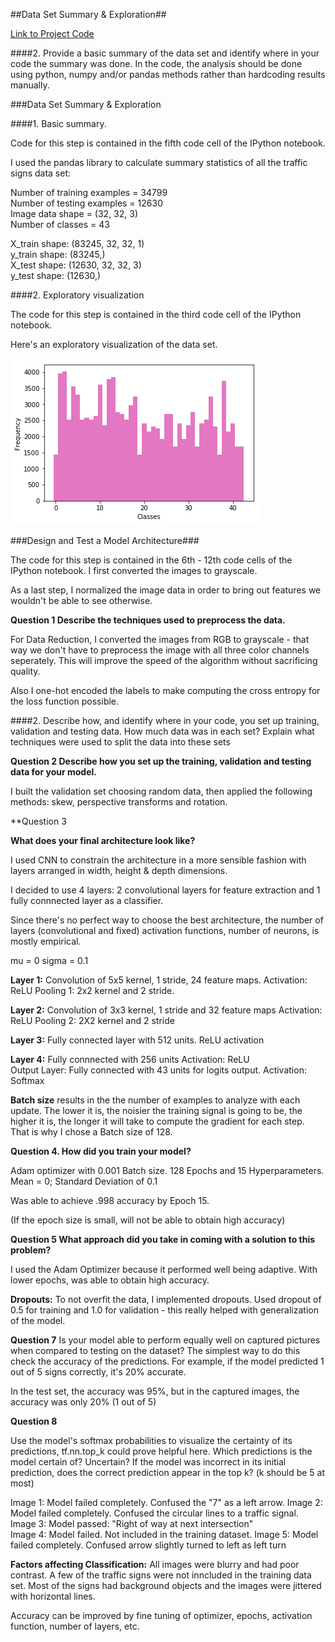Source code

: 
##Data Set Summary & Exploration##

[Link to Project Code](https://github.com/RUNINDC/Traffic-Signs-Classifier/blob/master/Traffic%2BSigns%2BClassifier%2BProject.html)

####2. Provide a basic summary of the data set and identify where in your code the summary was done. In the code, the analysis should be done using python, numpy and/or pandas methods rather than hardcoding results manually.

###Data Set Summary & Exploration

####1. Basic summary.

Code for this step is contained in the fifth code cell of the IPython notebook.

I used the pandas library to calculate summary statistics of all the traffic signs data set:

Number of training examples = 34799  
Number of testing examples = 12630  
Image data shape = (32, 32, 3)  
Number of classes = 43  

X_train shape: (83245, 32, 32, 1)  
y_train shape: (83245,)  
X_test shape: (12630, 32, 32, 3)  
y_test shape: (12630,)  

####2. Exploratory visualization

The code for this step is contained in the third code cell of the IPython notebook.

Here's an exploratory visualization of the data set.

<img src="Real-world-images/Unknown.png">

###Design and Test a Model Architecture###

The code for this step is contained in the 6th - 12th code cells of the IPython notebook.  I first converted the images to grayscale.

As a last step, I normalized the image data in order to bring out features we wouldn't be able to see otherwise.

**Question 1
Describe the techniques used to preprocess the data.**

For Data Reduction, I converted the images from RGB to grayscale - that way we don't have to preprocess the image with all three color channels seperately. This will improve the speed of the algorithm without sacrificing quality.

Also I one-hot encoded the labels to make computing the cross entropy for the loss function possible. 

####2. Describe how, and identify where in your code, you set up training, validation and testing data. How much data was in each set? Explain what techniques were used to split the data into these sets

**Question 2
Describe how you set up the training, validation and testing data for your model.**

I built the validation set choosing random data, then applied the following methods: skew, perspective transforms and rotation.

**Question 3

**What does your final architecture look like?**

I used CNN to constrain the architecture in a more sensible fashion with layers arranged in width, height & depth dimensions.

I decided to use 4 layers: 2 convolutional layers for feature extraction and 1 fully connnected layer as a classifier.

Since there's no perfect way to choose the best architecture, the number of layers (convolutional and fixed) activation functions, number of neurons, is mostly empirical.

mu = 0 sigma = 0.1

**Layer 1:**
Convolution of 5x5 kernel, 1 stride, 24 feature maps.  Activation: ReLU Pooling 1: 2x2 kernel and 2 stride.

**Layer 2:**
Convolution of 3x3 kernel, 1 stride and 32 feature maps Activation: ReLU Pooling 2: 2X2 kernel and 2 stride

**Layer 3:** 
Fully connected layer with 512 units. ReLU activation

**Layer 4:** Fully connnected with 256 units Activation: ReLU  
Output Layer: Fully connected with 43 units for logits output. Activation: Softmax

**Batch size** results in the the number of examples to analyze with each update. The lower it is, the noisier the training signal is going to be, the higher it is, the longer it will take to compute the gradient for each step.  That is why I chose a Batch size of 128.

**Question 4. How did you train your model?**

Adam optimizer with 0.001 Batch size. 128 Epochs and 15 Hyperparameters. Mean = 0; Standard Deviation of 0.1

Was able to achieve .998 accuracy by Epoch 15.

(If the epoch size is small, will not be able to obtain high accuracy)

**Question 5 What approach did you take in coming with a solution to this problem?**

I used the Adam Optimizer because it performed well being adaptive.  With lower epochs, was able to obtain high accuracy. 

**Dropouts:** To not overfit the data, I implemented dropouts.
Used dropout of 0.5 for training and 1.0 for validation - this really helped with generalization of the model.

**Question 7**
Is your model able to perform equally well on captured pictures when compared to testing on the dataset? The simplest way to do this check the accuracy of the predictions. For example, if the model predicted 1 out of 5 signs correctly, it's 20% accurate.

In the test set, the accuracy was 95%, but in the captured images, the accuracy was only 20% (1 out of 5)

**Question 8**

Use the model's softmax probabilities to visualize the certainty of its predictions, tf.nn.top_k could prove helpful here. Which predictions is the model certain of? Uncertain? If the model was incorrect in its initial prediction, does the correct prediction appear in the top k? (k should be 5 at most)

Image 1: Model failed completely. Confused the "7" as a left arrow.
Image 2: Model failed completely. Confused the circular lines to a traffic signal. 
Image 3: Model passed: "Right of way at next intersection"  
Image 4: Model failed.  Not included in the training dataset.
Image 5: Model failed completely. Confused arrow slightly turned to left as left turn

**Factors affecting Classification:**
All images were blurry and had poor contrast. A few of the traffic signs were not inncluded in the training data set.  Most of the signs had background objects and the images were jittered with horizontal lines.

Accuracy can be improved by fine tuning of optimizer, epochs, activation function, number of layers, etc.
--
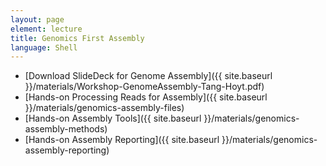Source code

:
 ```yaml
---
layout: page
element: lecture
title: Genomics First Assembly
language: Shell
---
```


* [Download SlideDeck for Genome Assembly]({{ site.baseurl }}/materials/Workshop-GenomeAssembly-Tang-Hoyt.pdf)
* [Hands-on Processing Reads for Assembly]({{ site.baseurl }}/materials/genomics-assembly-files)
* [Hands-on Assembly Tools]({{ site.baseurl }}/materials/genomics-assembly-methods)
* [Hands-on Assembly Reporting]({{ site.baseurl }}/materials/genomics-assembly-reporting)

(YOUR GOAL)
Report every line of the preceding listing where the string "Exploration" occurs.

(ANSWER FOR THIS EXERCISE)
##Data Set Summary & Exploration##
###Data Set Summary & Exploration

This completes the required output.